● **HOW TO COMPLETE THIS TASK**
Change "rectificación" to "corrección" in the stretch from the start of the data through the line containing "mayo, a través de un comunicado y un", and reproduce that stretch with everything else unchanged. Leave the pictures out of the answer.

● **MATERIAL SHOWN**

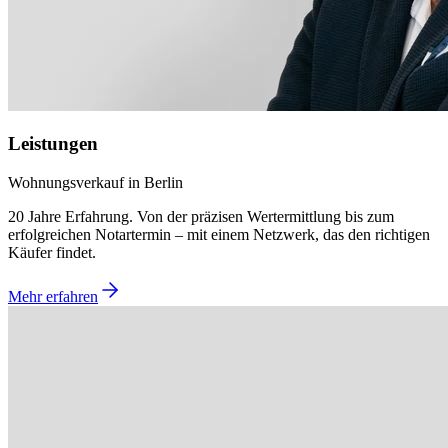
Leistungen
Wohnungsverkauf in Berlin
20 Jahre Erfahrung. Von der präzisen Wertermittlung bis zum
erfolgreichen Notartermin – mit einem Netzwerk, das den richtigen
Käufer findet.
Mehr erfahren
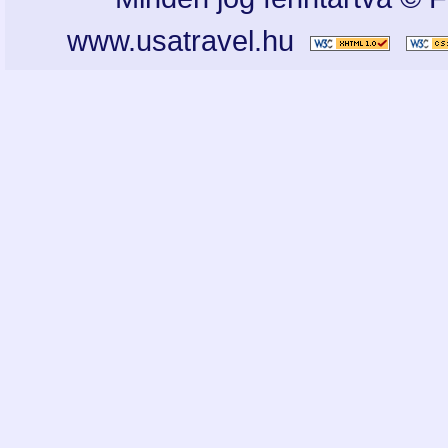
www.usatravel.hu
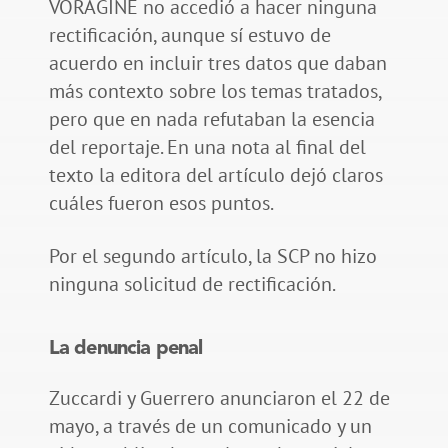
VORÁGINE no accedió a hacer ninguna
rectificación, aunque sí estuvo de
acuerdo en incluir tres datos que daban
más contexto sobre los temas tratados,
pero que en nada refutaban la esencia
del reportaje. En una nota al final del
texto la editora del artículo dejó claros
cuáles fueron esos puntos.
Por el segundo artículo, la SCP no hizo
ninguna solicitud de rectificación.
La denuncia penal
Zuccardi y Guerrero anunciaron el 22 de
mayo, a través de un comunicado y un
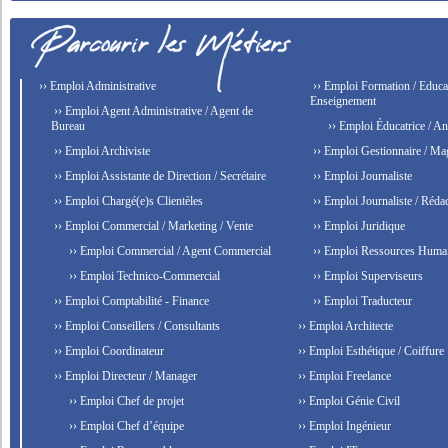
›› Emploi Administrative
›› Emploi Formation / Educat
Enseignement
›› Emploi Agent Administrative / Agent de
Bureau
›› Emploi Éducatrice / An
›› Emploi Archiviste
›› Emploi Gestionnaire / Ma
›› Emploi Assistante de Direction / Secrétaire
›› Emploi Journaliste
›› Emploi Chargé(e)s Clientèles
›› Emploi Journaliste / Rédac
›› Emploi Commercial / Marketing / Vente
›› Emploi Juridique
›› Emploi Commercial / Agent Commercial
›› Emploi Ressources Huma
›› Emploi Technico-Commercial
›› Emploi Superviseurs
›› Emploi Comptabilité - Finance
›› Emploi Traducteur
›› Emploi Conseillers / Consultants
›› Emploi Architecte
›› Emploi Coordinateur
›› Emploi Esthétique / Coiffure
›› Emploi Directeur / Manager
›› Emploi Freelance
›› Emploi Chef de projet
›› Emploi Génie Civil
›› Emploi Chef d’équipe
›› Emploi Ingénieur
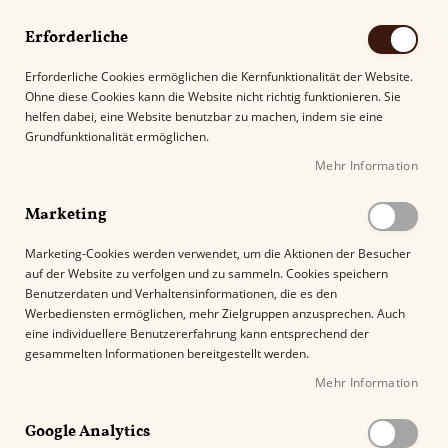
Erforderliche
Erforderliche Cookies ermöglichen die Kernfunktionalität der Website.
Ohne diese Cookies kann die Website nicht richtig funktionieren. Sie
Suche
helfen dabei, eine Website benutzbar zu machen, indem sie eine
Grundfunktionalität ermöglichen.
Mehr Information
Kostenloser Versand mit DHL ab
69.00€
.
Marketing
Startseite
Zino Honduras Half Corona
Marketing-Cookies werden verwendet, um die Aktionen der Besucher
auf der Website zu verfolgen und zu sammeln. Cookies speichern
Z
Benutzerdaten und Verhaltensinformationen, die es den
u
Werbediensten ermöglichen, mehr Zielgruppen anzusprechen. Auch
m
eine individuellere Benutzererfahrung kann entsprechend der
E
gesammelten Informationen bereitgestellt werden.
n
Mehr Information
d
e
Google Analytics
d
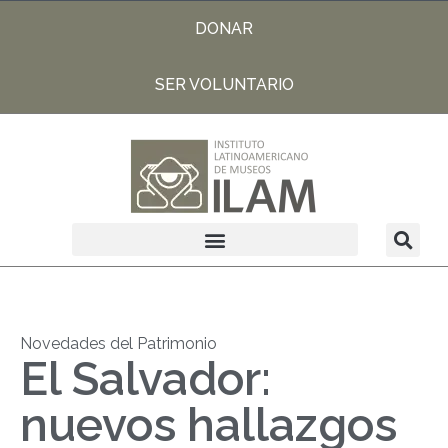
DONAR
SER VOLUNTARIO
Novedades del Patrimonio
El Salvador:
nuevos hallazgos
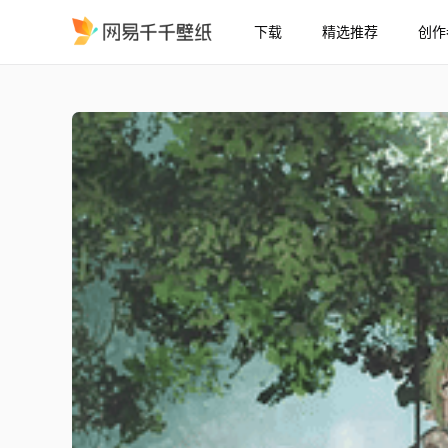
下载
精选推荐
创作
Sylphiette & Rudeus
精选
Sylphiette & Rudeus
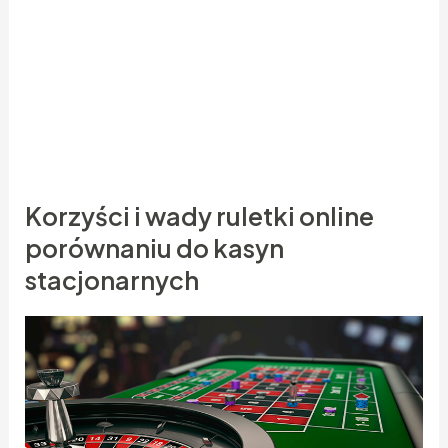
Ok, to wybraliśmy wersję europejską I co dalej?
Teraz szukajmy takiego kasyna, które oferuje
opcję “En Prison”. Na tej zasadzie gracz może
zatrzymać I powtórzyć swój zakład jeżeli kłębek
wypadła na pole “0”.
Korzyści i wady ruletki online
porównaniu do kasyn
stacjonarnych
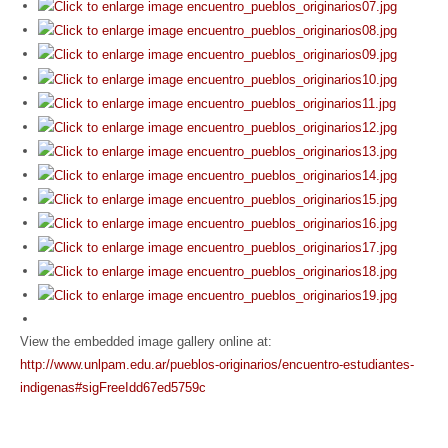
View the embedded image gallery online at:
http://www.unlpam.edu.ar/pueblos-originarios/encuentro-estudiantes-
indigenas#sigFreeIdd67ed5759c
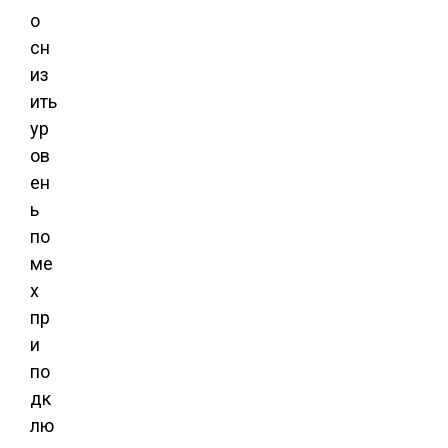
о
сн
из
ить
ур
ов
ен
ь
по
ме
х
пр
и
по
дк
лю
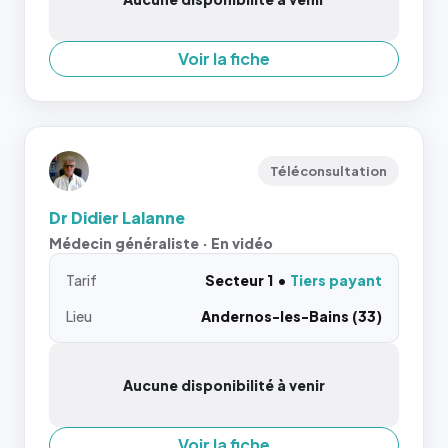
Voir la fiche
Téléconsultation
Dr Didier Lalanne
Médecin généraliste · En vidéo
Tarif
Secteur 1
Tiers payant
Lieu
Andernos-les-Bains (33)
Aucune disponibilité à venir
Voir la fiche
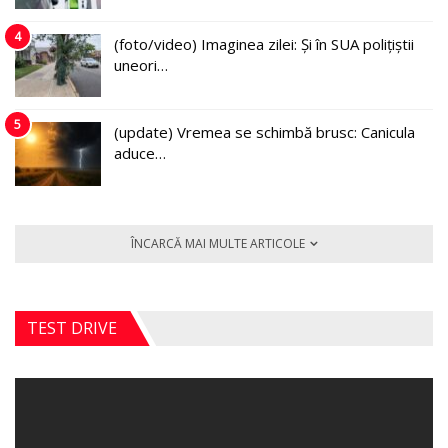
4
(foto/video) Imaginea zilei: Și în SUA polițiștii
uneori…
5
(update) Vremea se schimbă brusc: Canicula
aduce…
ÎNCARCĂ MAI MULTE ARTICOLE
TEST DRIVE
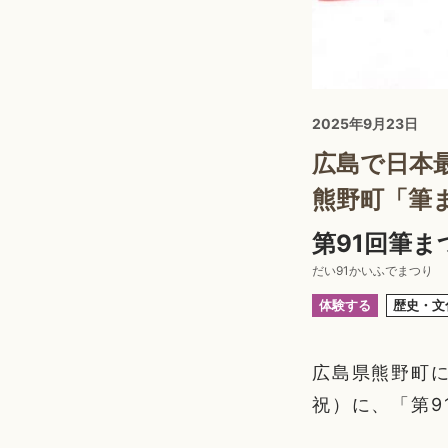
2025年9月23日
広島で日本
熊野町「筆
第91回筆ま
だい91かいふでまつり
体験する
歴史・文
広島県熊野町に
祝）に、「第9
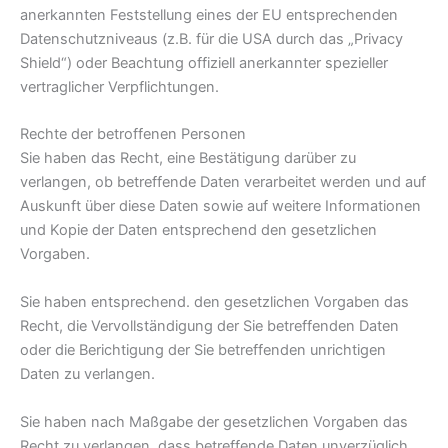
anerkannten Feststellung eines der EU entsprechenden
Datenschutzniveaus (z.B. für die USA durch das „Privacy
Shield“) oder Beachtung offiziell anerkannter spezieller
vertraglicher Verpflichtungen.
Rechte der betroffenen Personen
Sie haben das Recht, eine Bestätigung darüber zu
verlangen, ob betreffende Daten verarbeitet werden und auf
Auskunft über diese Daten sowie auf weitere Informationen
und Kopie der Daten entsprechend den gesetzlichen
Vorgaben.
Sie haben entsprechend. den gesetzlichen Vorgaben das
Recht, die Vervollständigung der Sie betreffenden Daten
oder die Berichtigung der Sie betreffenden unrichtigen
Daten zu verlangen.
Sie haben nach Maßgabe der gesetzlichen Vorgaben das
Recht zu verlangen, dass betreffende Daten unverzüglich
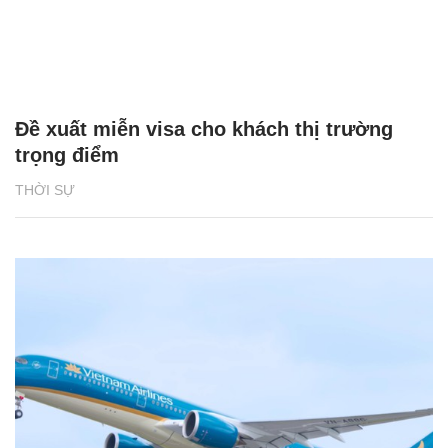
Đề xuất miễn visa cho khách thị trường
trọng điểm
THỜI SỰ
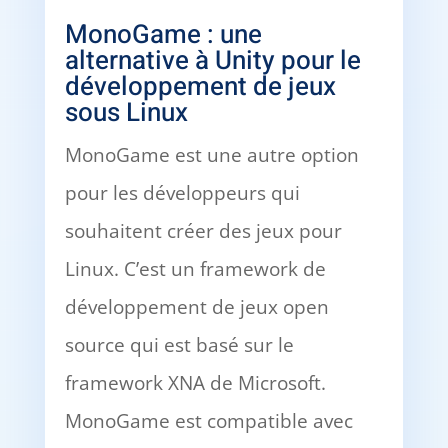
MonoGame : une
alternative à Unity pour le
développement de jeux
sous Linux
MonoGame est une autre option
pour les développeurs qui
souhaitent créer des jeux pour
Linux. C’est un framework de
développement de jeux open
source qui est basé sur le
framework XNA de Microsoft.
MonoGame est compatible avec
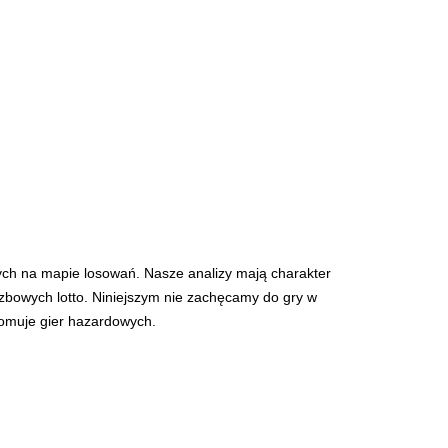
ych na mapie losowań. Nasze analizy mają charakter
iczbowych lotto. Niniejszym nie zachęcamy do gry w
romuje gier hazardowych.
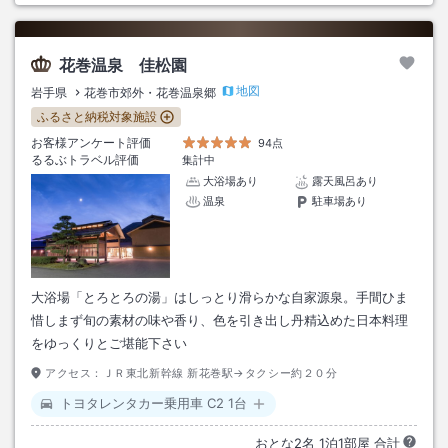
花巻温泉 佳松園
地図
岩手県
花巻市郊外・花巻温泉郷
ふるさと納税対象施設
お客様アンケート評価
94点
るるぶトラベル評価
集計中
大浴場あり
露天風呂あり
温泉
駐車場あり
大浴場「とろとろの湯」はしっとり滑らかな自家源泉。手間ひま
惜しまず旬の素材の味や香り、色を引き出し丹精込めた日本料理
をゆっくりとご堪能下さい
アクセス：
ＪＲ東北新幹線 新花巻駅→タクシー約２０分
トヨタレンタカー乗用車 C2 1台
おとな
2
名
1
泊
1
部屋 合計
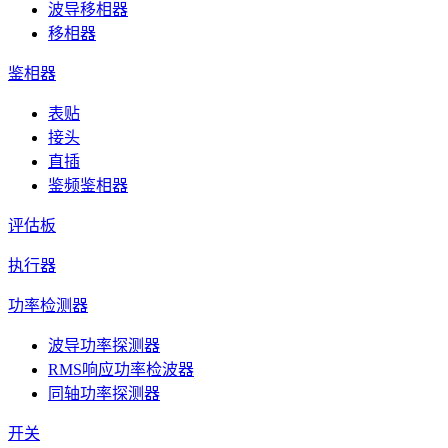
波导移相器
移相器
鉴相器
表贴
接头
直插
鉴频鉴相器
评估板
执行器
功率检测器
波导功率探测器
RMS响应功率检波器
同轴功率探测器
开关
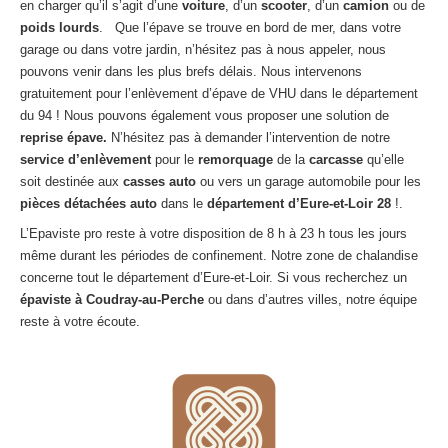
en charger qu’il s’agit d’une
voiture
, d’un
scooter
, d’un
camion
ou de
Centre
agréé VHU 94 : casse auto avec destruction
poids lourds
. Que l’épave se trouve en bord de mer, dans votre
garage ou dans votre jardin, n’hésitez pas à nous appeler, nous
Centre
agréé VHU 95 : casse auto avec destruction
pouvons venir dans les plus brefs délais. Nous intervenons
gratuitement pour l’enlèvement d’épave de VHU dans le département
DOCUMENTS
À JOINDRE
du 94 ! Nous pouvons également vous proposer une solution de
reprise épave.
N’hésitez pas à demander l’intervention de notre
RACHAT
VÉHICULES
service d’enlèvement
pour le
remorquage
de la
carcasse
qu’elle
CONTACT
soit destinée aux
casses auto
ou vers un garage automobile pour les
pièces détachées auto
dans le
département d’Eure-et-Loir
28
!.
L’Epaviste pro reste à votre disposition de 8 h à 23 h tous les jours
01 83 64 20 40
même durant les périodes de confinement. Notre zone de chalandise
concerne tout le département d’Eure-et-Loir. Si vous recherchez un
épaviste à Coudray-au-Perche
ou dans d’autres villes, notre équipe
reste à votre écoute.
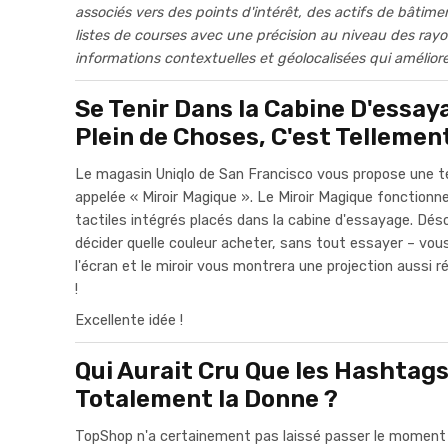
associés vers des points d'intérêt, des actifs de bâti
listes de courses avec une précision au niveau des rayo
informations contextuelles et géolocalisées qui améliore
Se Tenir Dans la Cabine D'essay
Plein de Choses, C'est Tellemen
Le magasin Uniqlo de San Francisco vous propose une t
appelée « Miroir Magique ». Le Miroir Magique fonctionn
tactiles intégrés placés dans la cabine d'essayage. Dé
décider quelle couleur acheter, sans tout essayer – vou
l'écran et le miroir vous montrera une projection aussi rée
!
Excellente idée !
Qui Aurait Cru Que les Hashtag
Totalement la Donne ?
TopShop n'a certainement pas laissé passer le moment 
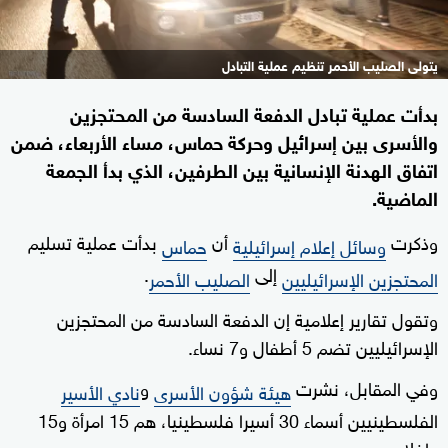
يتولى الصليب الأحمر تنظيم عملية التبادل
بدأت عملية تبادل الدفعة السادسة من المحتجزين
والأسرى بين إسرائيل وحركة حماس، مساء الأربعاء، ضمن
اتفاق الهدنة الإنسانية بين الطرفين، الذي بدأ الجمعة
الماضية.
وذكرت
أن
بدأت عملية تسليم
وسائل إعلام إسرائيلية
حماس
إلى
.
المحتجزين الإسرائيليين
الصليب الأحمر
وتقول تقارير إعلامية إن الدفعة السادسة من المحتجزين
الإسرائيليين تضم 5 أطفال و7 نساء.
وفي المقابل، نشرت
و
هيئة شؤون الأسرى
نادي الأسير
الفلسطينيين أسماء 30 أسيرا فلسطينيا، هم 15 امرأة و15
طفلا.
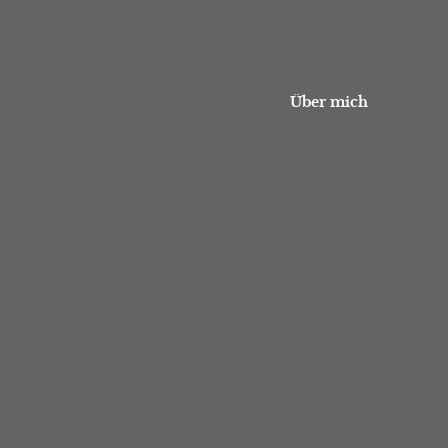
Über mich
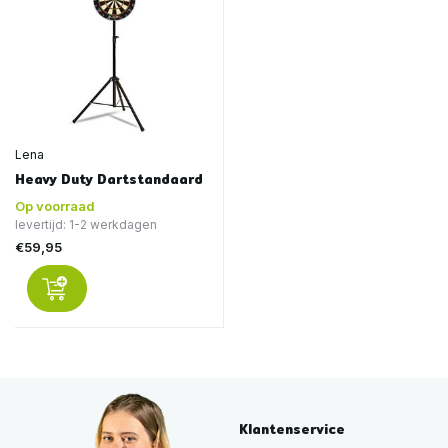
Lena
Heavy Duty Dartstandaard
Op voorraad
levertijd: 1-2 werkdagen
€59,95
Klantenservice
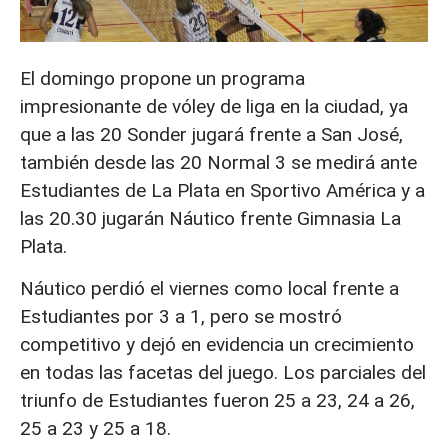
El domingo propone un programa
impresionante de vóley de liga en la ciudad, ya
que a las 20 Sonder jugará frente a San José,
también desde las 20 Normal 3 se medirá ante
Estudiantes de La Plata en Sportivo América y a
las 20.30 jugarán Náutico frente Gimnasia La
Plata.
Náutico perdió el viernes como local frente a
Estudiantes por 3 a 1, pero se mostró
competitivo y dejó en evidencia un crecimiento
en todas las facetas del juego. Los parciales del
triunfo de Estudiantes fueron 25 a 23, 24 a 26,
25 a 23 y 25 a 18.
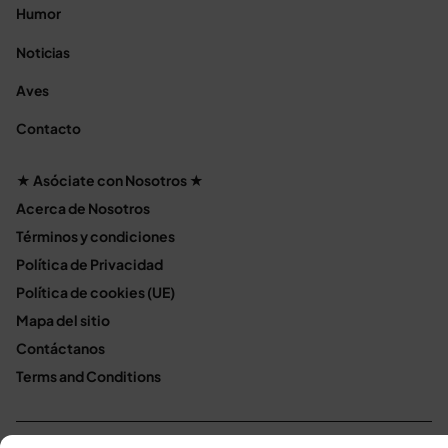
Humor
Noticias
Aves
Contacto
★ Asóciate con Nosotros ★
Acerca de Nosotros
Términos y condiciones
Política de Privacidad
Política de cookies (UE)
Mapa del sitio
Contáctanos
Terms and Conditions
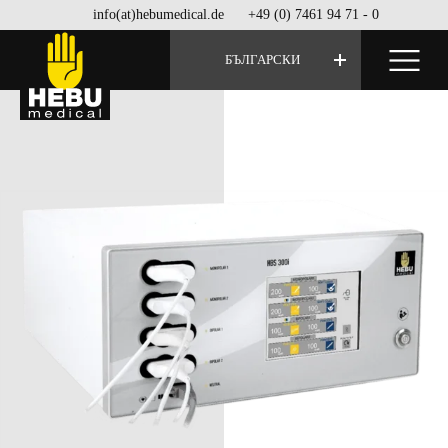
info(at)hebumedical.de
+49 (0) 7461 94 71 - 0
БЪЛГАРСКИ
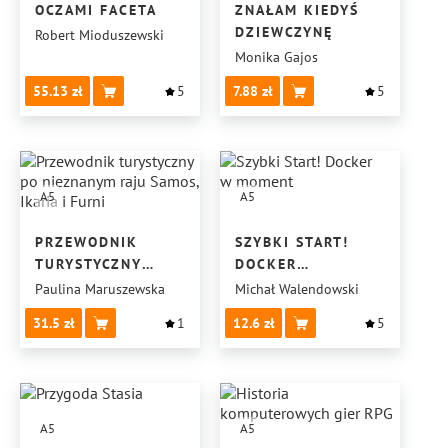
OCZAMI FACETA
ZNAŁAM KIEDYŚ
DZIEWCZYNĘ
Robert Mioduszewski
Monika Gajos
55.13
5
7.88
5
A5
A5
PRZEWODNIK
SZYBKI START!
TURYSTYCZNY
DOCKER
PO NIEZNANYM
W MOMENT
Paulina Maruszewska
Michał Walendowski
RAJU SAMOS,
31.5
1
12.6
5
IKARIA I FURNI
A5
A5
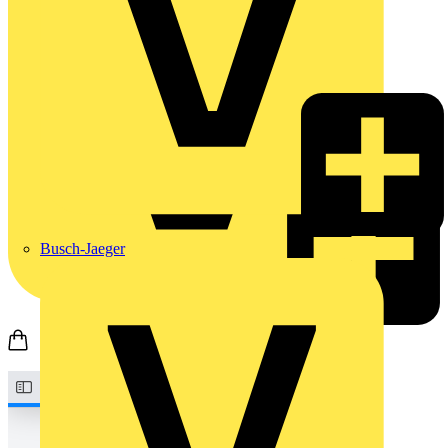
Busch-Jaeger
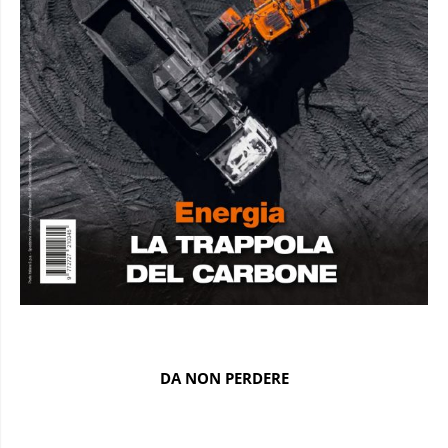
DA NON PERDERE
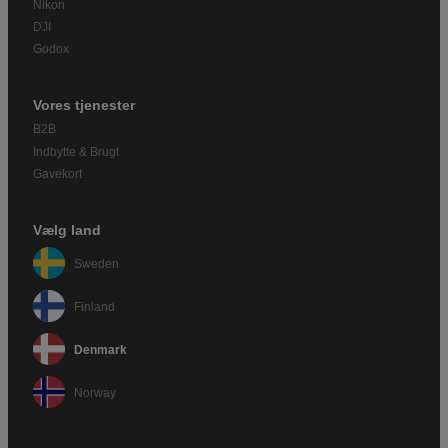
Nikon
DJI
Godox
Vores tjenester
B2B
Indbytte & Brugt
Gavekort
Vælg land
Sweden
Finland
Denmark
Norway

● **FINISHED EXERCISE**
Leistungen
Wohnungsverkauf in Berlin
20 Jahre Erfahrung. Von der präzisen Wertermittlung bis zum
erfolgreichen Notartermin – mit einem Netzwerk, das den richtigen
Käufer findet.
Mehr erfahren
www.usatravel.hu
VORÁGINE no accedió a hacer ninguna
corrección, aunque sí estuvo de
acuerdo en incluir tres datos que daban
más contexto sobre los temas tratados,
pero que en nada refutaban la esencia
del reportaje. En una nota al final del
texto la editora del artículo dejó claros
cuáles fueron esos puntos.
Por el segundo artículo, la SCP no hizo
ninguna solicitud de corrección.
La denuncia penal
Zuccardi y Guerrero anunciaron el 22 de
mayo, a través de un comunicado y un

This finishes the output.